Bundle B2 is a hybrid application bundle that imports the com.acme package. It has a component called BarServlet that expresses a dependency to com.acme.Foo by adding a field/setter method and qualifies that injection point with @OsgiService. For instance, BarServlet could look like:

  public void BarServlet extends HttpServlet{
      @Inject @OSGiService(dynamic=true)
      private com.acme.Foo f;

Developing EJB Application Bundles

Another type of hybrid application bundle is the EJB Application Bundle. When an EJB Jar is packaged with additional OSGi metadata and deployed as an OSGi bundle it is called an EJB Application Bundle. GlassFish Serversupports only packaging the OSGi bundle as a simple JAR file with required OSGi metadata, just as you would package an ejb-jar file.

Required EJB Metadata

An EJB Application Bundle must have a manifest metadata called Export-EJB in order to be considered as an EJB Bundle. For syntax of Export-EJB header, please refer to the Publishing EJB as OSGi Service section. Here's an example of an EJB Application Bundle with its metadata:

  Manifest-Version: 1.0 
  Bundle-ManifestVersion: 2 
  Bundle-SymbolicName: EJB bundle 
  Bundle-Version: 1.0.0.BETA 
  Bundle-Name: EJB bundle version 1.0.0.BETA 
  Export-EJB: ALL 
  Export-Package: com.acme; version=1.0 
  Import-Package: javax.ejb; version=[3.0, 4.0), com.acme; version=[1.0, 1.1)

How EJB Bundles Consume OSGi Services

Since an EJB has a valid Bundle-Context, it can consume OSGi services. Although you are free to use any OSGi API to locate OSGi services, GlassFish Server makes it easy to use OSGi services by virtue of extending the Context and Dependency Injection (CDI) framework. Here's an example of injection of an OSGi Service into a servlet:

  public class MyEJB {   
    @Inject @OSGiService(dynamic=true)
    Foo foo;

To learn more about this feature, refer to Using the OSGi CDI Extension With EJB Bundles.

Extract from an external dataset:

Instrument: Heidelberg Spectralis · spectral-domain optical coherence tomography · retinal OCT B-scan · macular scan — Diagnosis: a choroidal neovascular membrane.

Using the OSGi CDI Extension With EJB Bundles

GlassFish Server includes a CDI extension that enables EJB application bundles to express a type-safe dependency on an OSGi Service using CDI APIs. An OSGi service can be provided by any OSGi bundle without any knowledge of Java EE/CDI, and they are allowed to be injected transparently in a type-safe manner into an EJB bundle.

A custom CDI Qualifier, @org.glassfish.osgicdi.OSGiService, is used by the component to represent dependency on an OSGi service. The qualifier has additional metadata to customize the service discovery and injection behavior. The following @OsgiService attributes are currently available:

  • dynamic — Dynamically obtain a service reference (true/false).

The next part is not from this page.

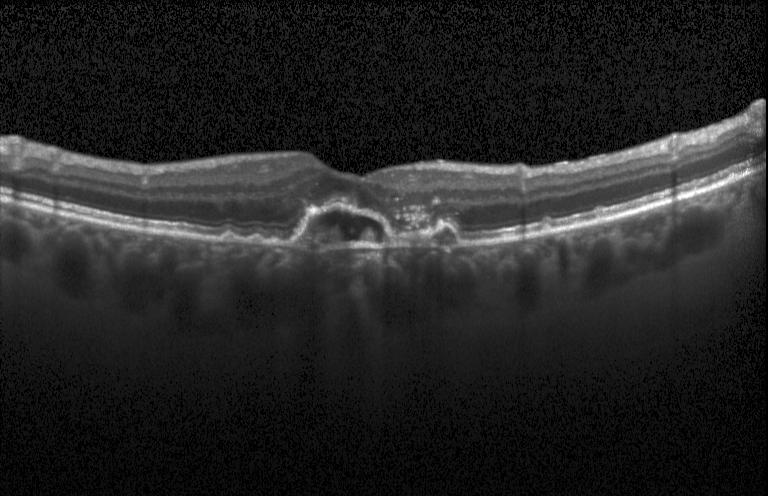 OCT finding: a choroidal neovascular membrane.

  • waitTimeout — Waits for specified duration for a service to appear in the OSGi service registry.

  • serviceCriteria — An LDAP filter query used for service selection.

Deploying OSGi Bundles in GlassFish Server

For instruction on deploying OSGi bundle, see "OSGi Bundle Deployment Guidelines" in Oracle GlassFish Server Application Deployment Guide.